4.4. Inhibition Assay with Recombinantly-Expressed Enzymes

The inhibitory effects of individual herbal preparations on specific CYP enzymes were further examined in recombinant P450 isoforms. The incubation mixtures contained CYP isoforms (20 pmol/mL) instead of HLM proteins. The subsequent experimental conditions were similar to those for the HLM mixtures. The substrate, CLZ, was added in serial concentrations from 5–50 µM, in the absence of the herbal extracts and in the presence of the herbal extracts at five serial concentrations from 0.05–20 mg/mL. The reactions lasted for 15 min each, except the reaction involving CYP 2C19, which lasted for 30 min. The samples were centrifuged and stored at −80 °C to enable the measurement of norCLZ and CLZ N-oxide.

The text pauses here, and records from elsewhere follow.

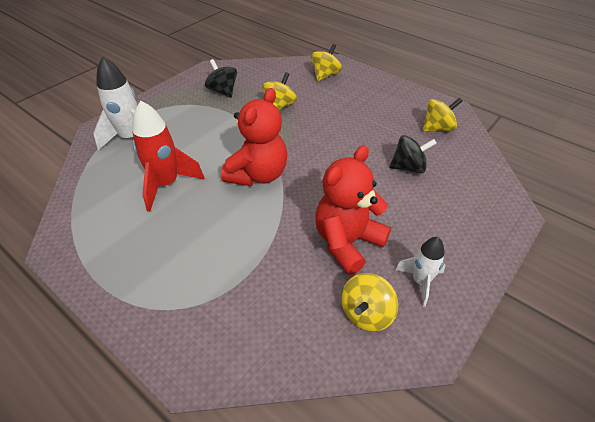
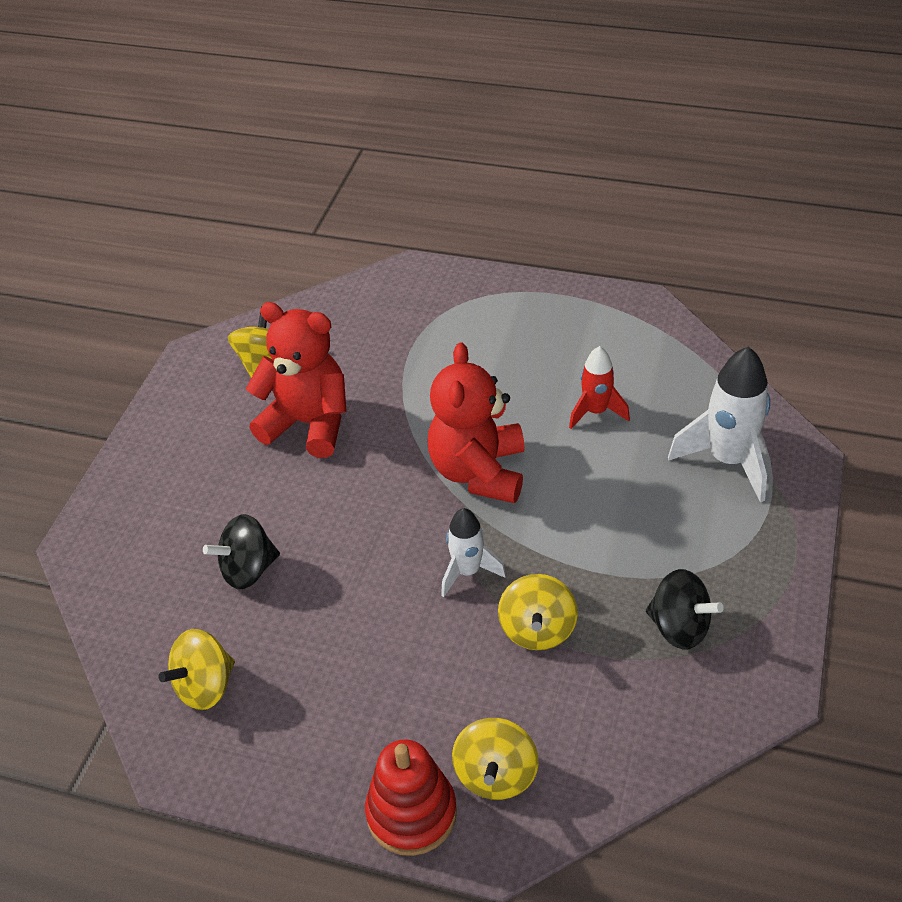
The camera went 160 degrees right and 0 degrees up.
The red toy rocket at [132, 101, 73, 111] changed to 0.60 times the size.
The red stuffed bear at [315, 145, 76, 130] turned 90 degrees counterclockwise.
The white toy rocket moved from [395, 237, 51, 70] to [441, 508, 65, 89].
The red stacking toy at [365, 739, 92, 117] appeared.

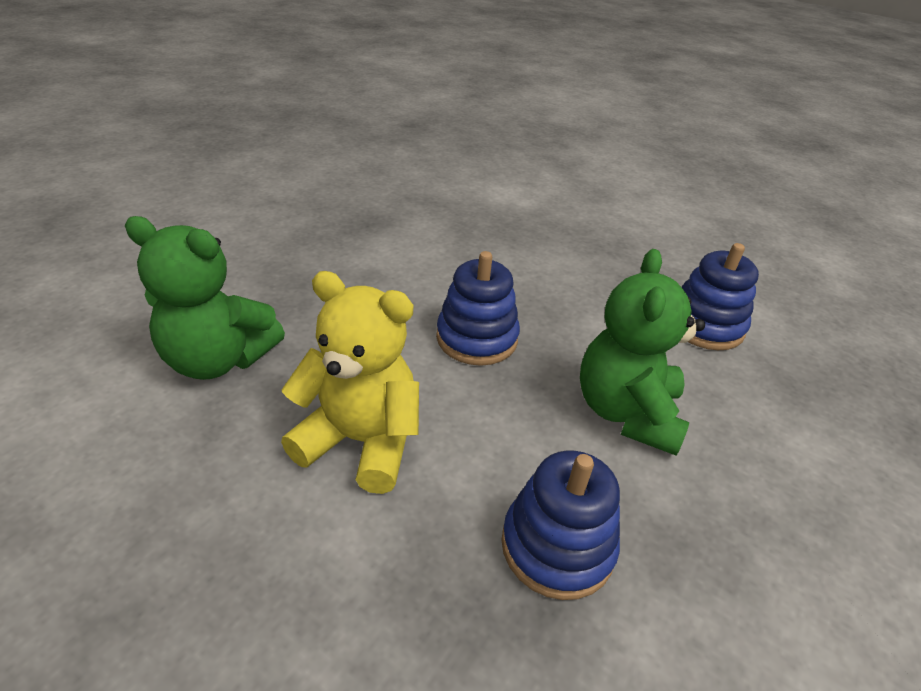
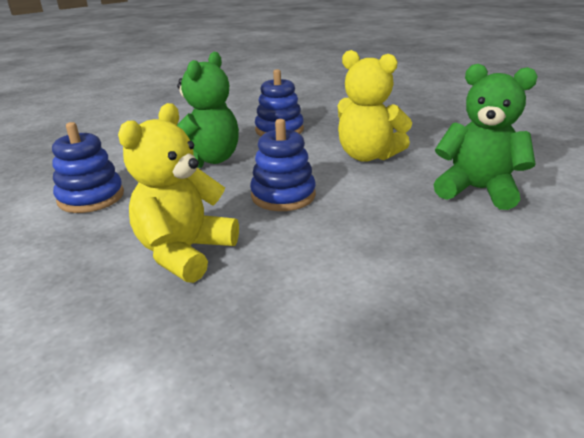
The camera went 165 degrees left and 10 degrees down.
The bright yellow stuffed bear at [118, 103, 121, 180] appeared.

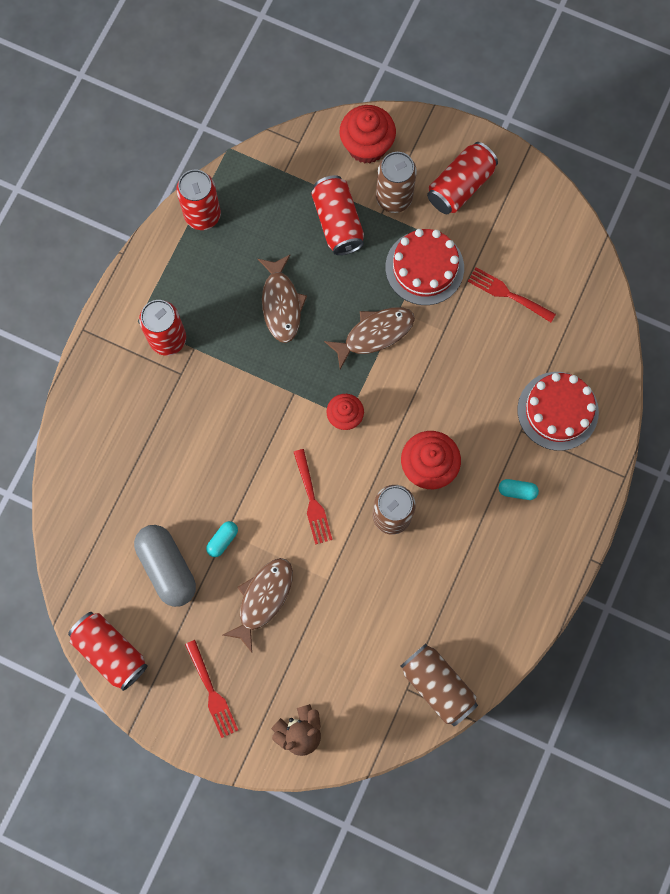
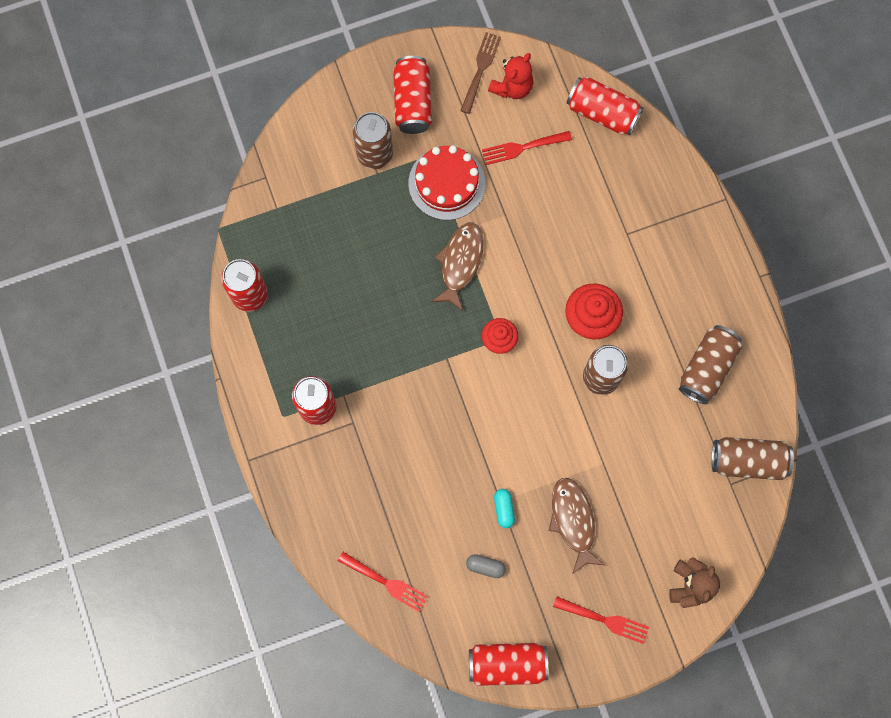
The camera went 45 degrees left and 0 degrees up.
The grey pill shape at [134, 525, 62, 82] changed to 0.47 times the size.
The russet fish at [258, 254, 49, 89] disappeared.
The red table fork moved from [294, 449, 39, 96] to [338, 552, 90, 60].
The red can moved from [311, 175, 53, 80] to [567, 76, 77, 60].
The red muffin at [340, 105, 56, 58] disappeared.
The teal pill shape at [499, 479, 40, 21] disappeared.
The red gateau at [518, 372, 81, 79] disappeared.
The russet table fork at [460, 32, 41, 82] appeared.
The red stuffed bear at [488, 53, 45, 46] appeared.
The russet can at [679, 325, 63, 79] appeared.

4.5. Measurement of Individual Herbal Bioactive Constituents and CLZ Metabolites

The samples were chromatographically separated on an ACE5 AQ column (5 mm, 4.6 × 250 mm; Advanced Chromatography Technologies Ltd., Aberdeen, UK) using a Waters 626 series HPLC system (Waters, Milford, MA, USA). Different mobile-phase conditions were used to measure the constituents of the four herbal extracts. Details of the separation methods and the absorbance wavelength applied are provided in Table 1. To measure the CLZ metabolites, the analytes were separated in a mobile phase consisting of Solvent A, acetonitrile, and Solvent B, 0.1% (v/v) acetic acid, in water at a flow rate of 1 mL/min. A gradient elution was used to analyze the CLZ metabolites: 0–18 min, 14%–20% A; 18–30 min, 20%–40% A; 30–35 min, 40%–60% A; 35–40 min, 14% A. The absorbance of norCLZ and CLZ N-oxide was measured at 240 nm. The precision of norCLZ and CLZ N-oxide was less than 7.0% and 6.3%, respectively. The accuracy of norCLZ and CLZ N-oxide was within ±5.9% and ±10.5%. All within the acceptable range. The lower limit of quantification of norCLZ was 0.79 µM and 1.67 µM for CLZ N-oxide. The representative HPLC chromatogram is shown in Supplementary Figure S1.

4.6. Data Analysis

All of the data are represented as the means of triplicate measurements. The K_m and V_max values for CLZ demethylation and oxidation obtained in the HLM experiments were analyzed using Prism 5 (GraphPad Software Inc., La Jolla, CA, USA). GraFit 5 (Erithacus Software Limited, Surrey, UK) was used to calculate the IC₅₀ values. The data obtained from the recombinant-enzyme experiments were analyzed using SigmaPlot software (Systat Software Inc., Chicago, IL, USA). The K_i and the mode of inhibition were estimated and determined by nonlinear regression analysis of metabolite formation, with equations for competitive, noncompetitive, mixed and uncompetitive inhibition, respectively. The goodness of fit was assessed using the lowest Akaike information criterion value. In addition, Dixon plots were visually inspected to verify the mode of inhibition. Cornish-Bowden plots were applied to double check.